Gesundheit 

Kurorte blicken optimistisch in die Zukunft

Der Schock des Lockdowns mit leeren Kuranlagen hat Spuren hinterlassen. Auch die Touristen blieben weg. Alles leer. Wie unterschiedlich Kurorte mit der Situation umgehen, zeigen Mondorf (L) und das etwas mehr als 50 Kilometer entfernte Weiskirchen (D). In beiden Orten, der eine bekannt fürs Heilwasser, der andere für die Luft, ist der Betrieb nun wieder angelaufen. Beide blicken optimistisch in die Zukunft.

Eine Schwimmanlage wie diese macht Lust auf mehr. Mondorf ist wegen des Heilwassers beliebt und bekannt. Das „Domaine thermal“ hat 5.800 Kurgäste jährlich im Durchschnitt. 

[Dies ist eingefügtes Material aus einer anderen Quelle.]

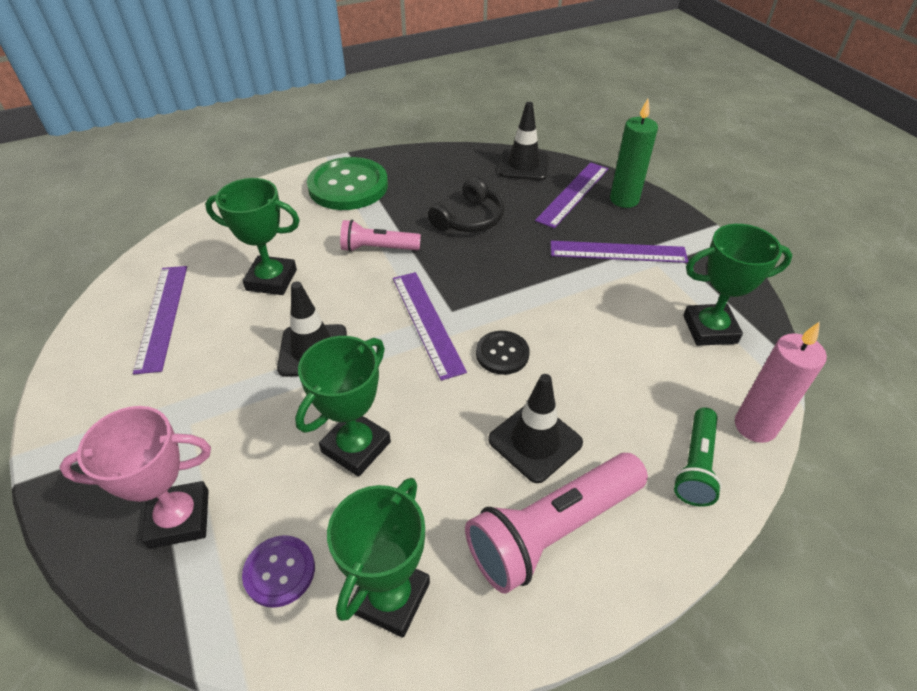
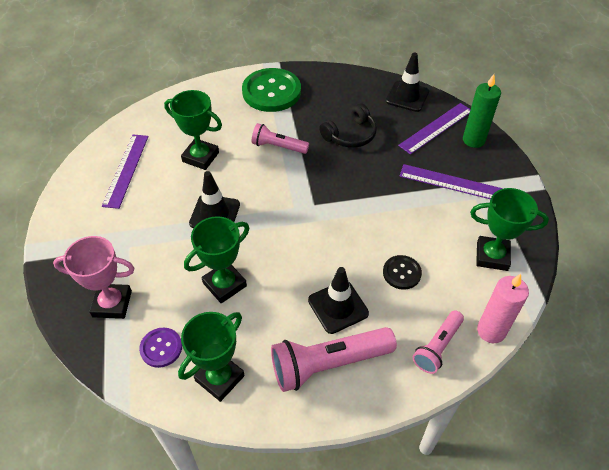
camera: 15 degrees right, 5 degrees up
purple ruler [393,272,467,381] -> none
black button [476,331,529,375] -> black button moved to [383,255,422,290]
green flashlight [674,407,722,507] -> pink flashlight [412,310,464,374]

Eine Schwimmanlage wie diese macht Lust auf mehr. Mondorf ist wegen des Heilwassers beliebt und bekannt. Das „Domaine thermal“ hat 5.800 Kurgäste jährlich im Durchschnitt.  Foto: Editpress/Claude Lenert

Paul Hammelmann (68), seit zehn Jahren der Präsident des Verwaltungsrates des „Domaine thermal“ in Mondorf, ist krisenerfahren. „Als ich damals diesen Posten übernommen habe, war die Finanzkrise gerade in vollem Gang“, sagt er. Damals wie heute entfällt eine wesentliche Einkommensquelle des „Etablissement public“, der Kongress- und Seminarbereich. Der Wirtschaft geht es schlecht und der Kurort schreibt rote Zahlen.